ALFAJR QUOTIDIEN – Journal d'information quotidien comorien

Politique : Yasser Ali Assoumani répond à Me Mzimba

Se livrant dans une longue diatribe lors d’une conférence de presse pour annoncer son retour en politique, Me Mzimba a surpris tout le monde par rapport à sa nouvelle posture adoptée consistant à épouser à la fois le pour et le contre au point de ne plus savoir sur quel saint se vouer.
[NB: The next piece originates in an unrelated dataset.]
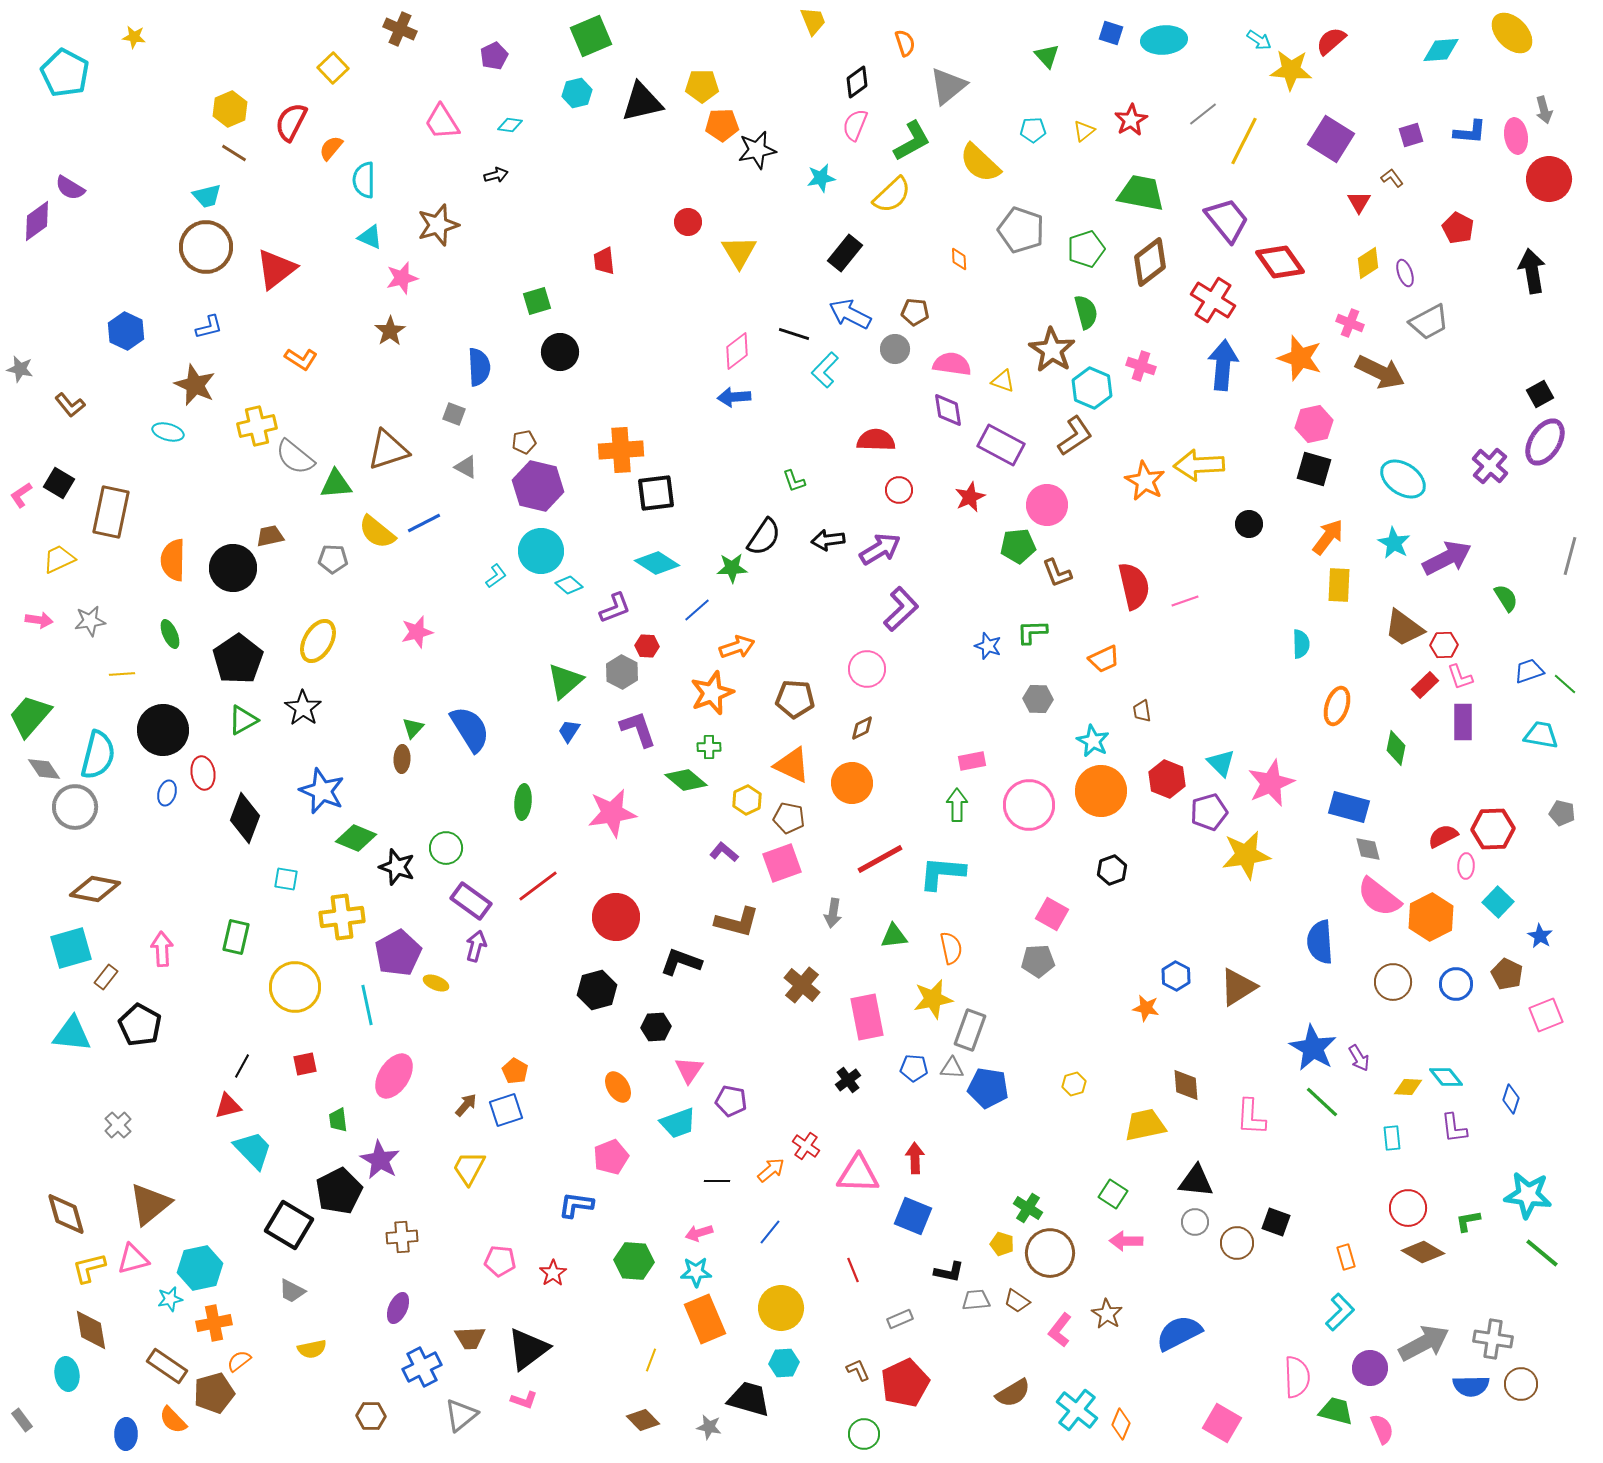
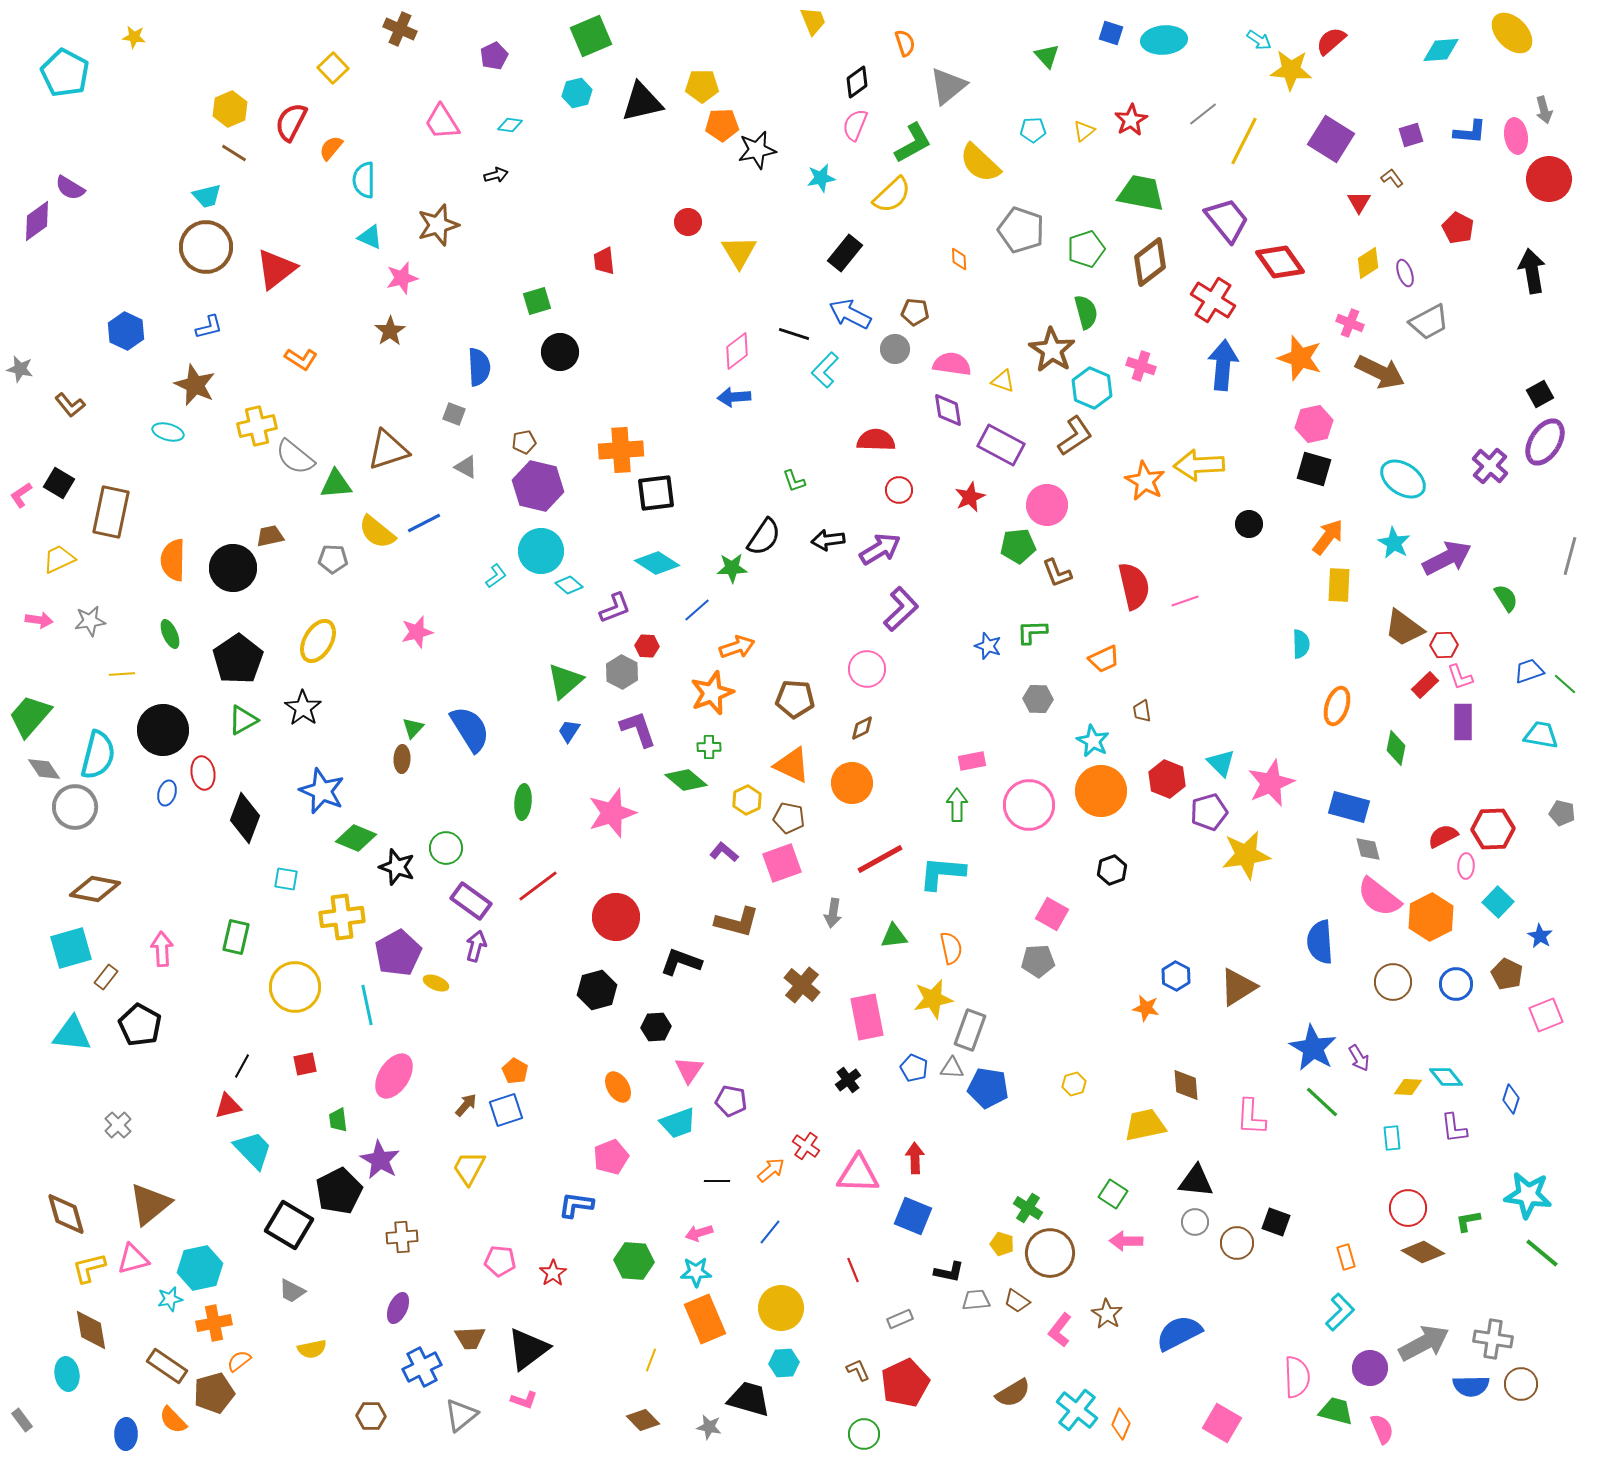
green L-shape at (912, 141): moved 1 px right, 2 px down
pink star at (612, 813): rotated 9 degrees counterclockwise
blue pentagon at (914, 1068): rotated 20 degrees clockwise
Selon Yasser Ali Assoumani, Me Mzimba doit se souvenir que « nous sommes dans une République. Et la République est régie par des lois que tout le monde doit respecter. La loi relative aux partis politiques adoptée en 2015 a reconnu 6 partis remplissant les conditions fixées par le législateur. La CRC, Juwa, Updc, Radhi, Orange et Rdc tendance Djae Ahamada. Jamais la loi n’en a parlé des candidats aux dernières élections présidentielles et moins encore des personnalités politiques et surtout des réfugiés. Qu’on se dise la vérité » s’est-il déclaré. Remuant le vrai de faux, le patron des Aéroports des Comores a rappelé à Me Mzimba les conditions sine qua none forgeant un leader politique. La conviction et la sincérité.

« Un homme politique doit être humble et sincère »

Selon lui, un homme politique doit être humble et sincère. Comment peut-on exiger des préalables à la tenue du dialogue national prôné par le président de la République alors que celui-ci a pris soin de donner libre cours au débat pour aborder même les questions qui fâchent. « Le président Azali a été beaucoup plus conciliant en acceptant même le sobriquet de front commun contre la dictature. Un front qui relève d’un mouvement aux allures rebelles non connu par les services compétents. Mais quand il s’agit de la paix et de la cohésion sociale, le président Azali ne badine pas. Il a toujours dit que la paix est source du développement. Abordant les prochaines échéances électorales surtout les présidentielles à l’origine desquelles le président Azali a lancé l’idée du dialogue national inclusif en vue de trouver des solutions pérennes par rapport aux dissensions politiques nées des dernières élections présidentielles de 2019, Me Mzimba n’a trouvé mieux qu’émettre le souhait que le président Azali ne se présente pas en 2024 même si il reconnaît par ailleurs que juridiquement la loi ne l’interdit pas. Reconnaissant la légitimité du président Azali, Me Mzimba a fait savoir que la candidature de l’actuel chef de l’Etat aux élections présidentielles serait de nature à tronquer le bon déroulement de l’élection qui ne serait pas de fait proportionnée », indique le patron de l’Adc.

« Azali n’a pas de leçon à recevoir de qui que ce soit »

A cette question Yasser Ali Assoumani membre du bureau politique du parti CRC a été incisif en rappelant qu’en 2016 le candidat Azali Assoumani a remporté haut la main la présidentielle tout en étant dans l’opposition disputant cette échéance contre les dignitaires du pouvoir d’alors qui contrôlait toutes les différentes institutions de la nation. « Pour ne pas s’avouer vaincu, ils ont imposé un troisième tour qui a donné dans la précipitation 104 %. Du jamais vu », a-t-il précisé. Et d’ajouter que « dans cette optique le président Azali n’a pas de leçon à recevoir de qui que ce soit. ».